There is no proof of negligence on the part of the servants of appellant in the operation of the train.
The servants of the railroad company were guilty of no negligence toward appellee because his injuries were caused by an unforeseen accident which was as unexpected to them as to him, and the injuries suffered by appellee were unavoidable insofar as appellant was concerned at the time and place in question, and the injuries were really caused because appellee exposed himself to the dangers and hazards of railroading when he really had no business to transact with the railroad company at the time and place, because they had no trains to run at that time on which he could take passage, and appellee had no right to rely upon rumor that a train was to run, and to expect to take passage thereon.
22 R. C. L., page 916, secs. 164, 165; 2 Thompson's Commentaries on the Laws of Negligence, sections 1713, 1714, 1715 and 1718; 20 R. C. L. 23; 11 L. R. A. 689, notes; I. C. R. R. v. Miner, 202 Ill. 624, 67 N.E. 398, 95 A. S. R. 266.

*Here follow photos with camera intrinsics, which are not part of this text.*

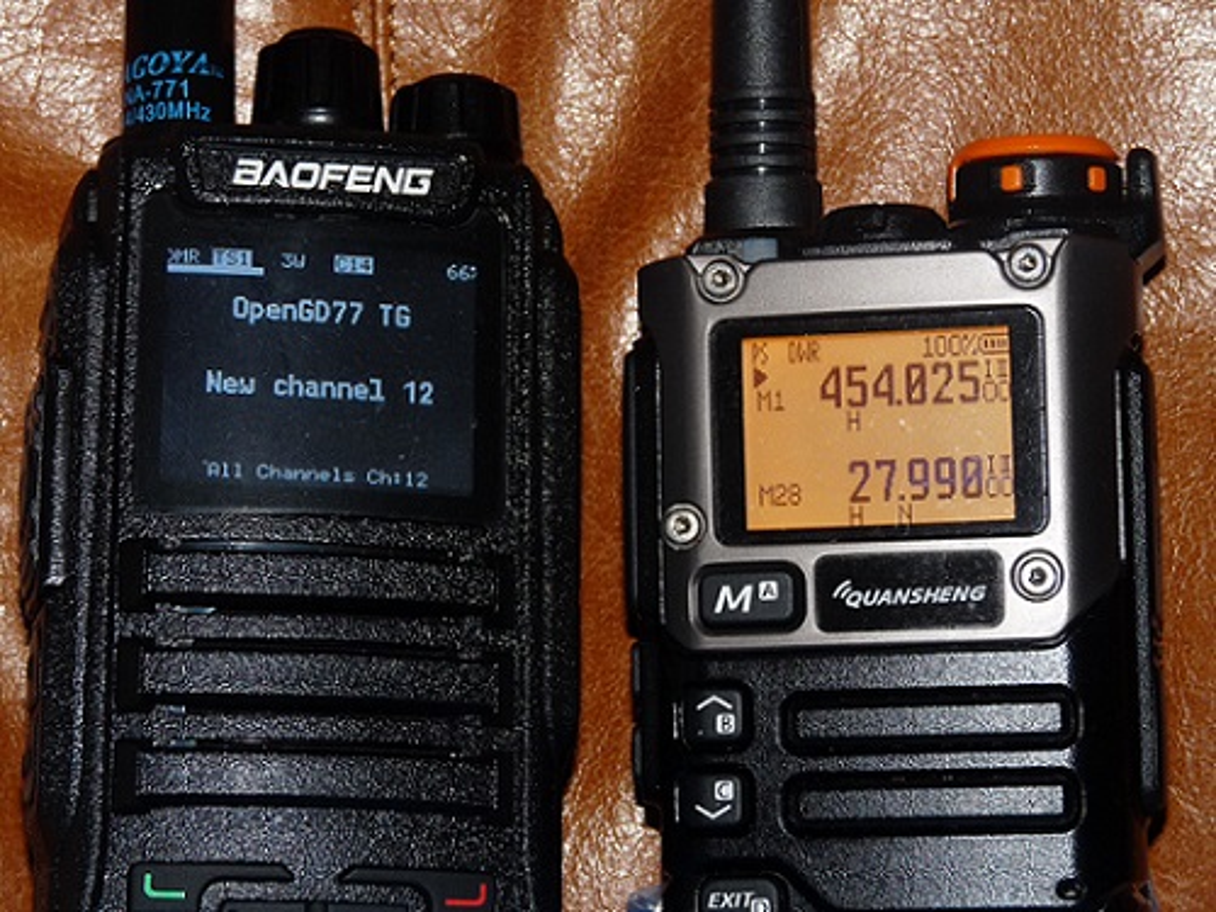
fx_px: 3864
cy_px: 456
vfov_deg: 13.5
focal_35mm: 110
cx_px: 608
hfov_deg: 17.9
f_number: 3.4
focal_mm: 13.8
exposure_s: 1/40
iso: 100
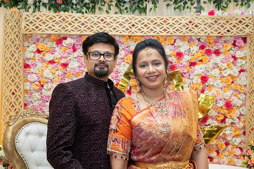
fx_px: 287
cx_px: 127
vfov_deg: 32.9
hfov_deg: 47.8
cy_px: 84
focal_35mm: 41
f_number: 11
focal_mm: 40
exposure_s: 1/160
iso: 1250
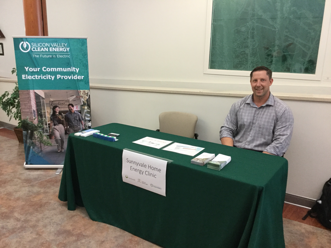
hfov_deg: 58.4
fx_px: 296
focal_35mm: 31
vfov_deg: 45.4
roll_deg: -1.9
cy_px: 124
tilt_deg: -14.6
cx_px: 166
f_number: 2.4
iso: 125
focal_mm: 3.3
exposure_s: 1/30
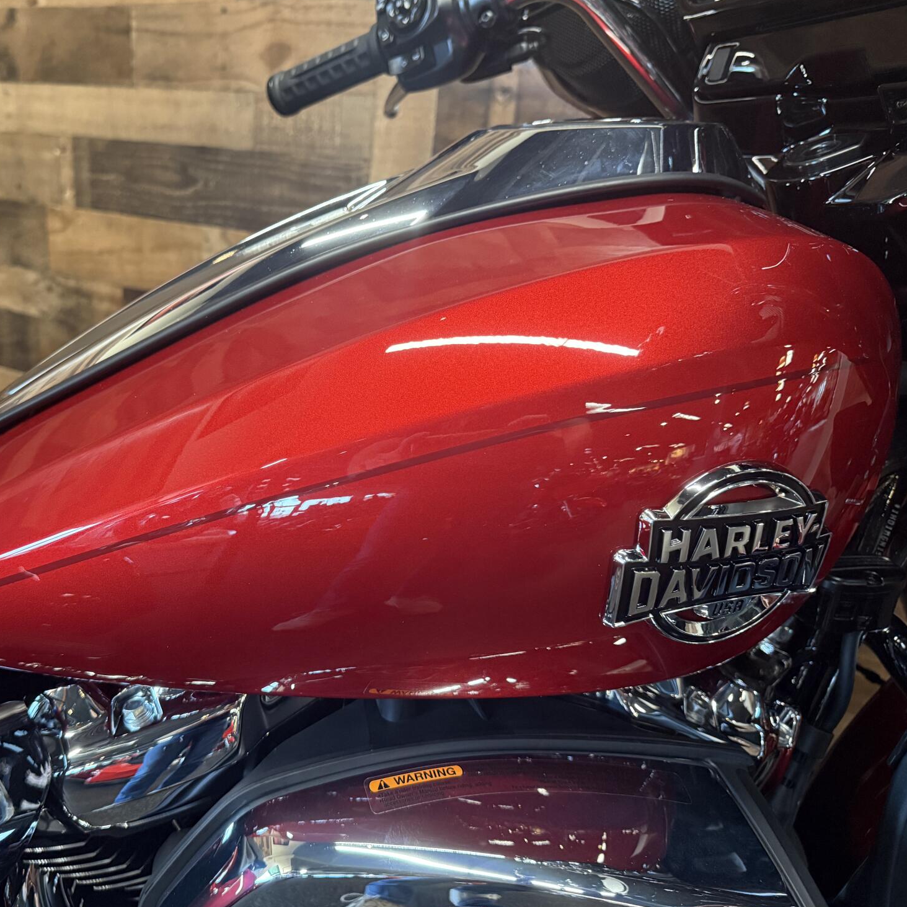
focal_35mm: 29
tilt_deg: -18.9
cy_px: 447
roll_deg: -3.7
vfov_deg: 55.6
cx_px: 344
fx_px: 860
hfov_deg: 55.0
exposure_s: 1/60
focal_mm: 6.76
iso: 800
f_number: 1.78
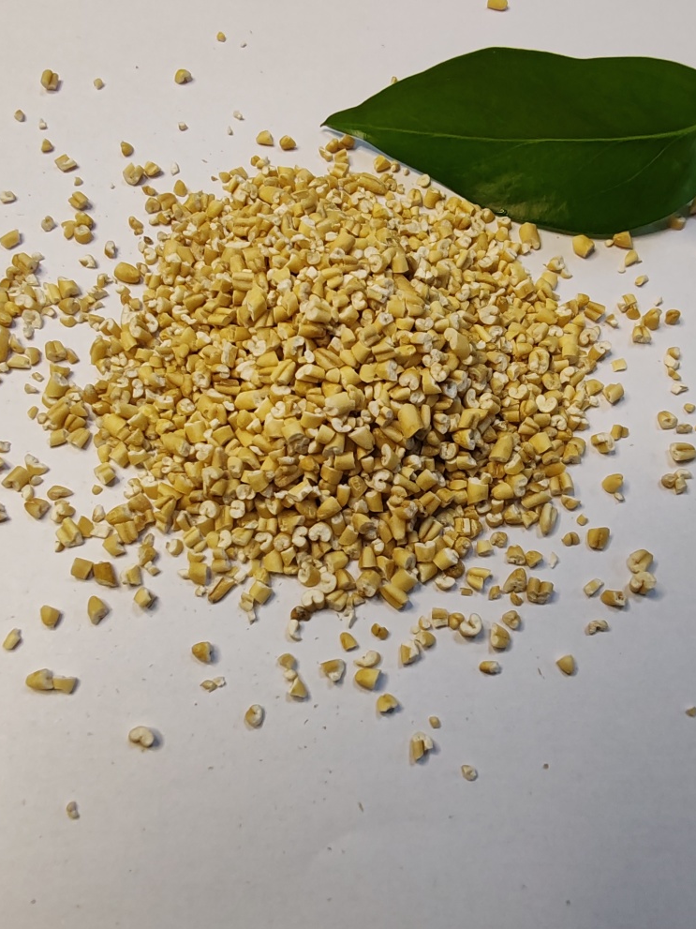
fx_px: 751
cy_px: 470
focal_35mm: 28
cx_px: 342
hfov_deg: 49.7
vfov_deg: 63.4
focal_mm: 1.96
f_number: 2.2
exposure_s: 1/50
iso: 200
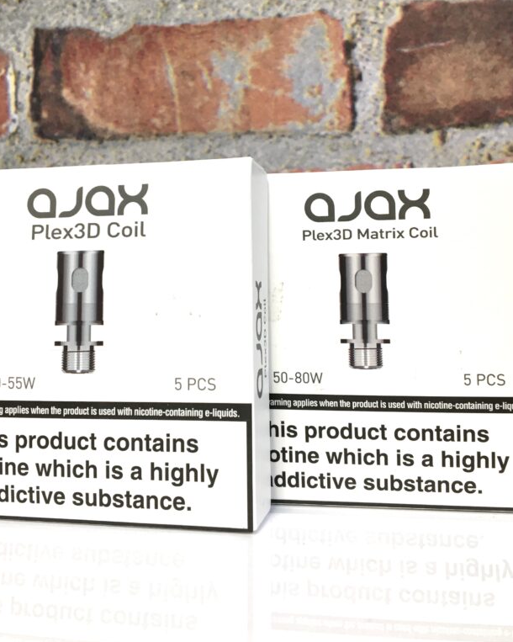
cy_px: 240
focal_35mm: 38
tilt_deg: +5.1
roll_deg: +0.0
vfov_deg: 47.5
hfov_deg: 39.1
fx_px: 721
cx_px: 235
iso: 64
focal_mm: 4.15
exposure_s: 1/33
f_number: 2.2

Since beginning the preparation of this brief, our attention has been directed to Illinois Central Railroad Company v. Laloge, decided by the Court of Appeals of Kentucky, 62 L. R. A. 405, wherein the court in construing a statute similar to Section 7080 of our 1930 Code, said:
Phillips v. Southern Ry. Co., 124 N.C. 123, 45 L. R. A. 163.
A. M. Warwick, of Carthage, for appellee.
The trial court very properly refused a peremptory instruction in favor of appellant at the close of the evidence offered by appellee. Appellant invited the traveling public to its station at Tuscola to take passage on its trains, and appellee had a right to rely on this invitation and did appear at its station for the purpose of taking passage on its train. He was an invitee.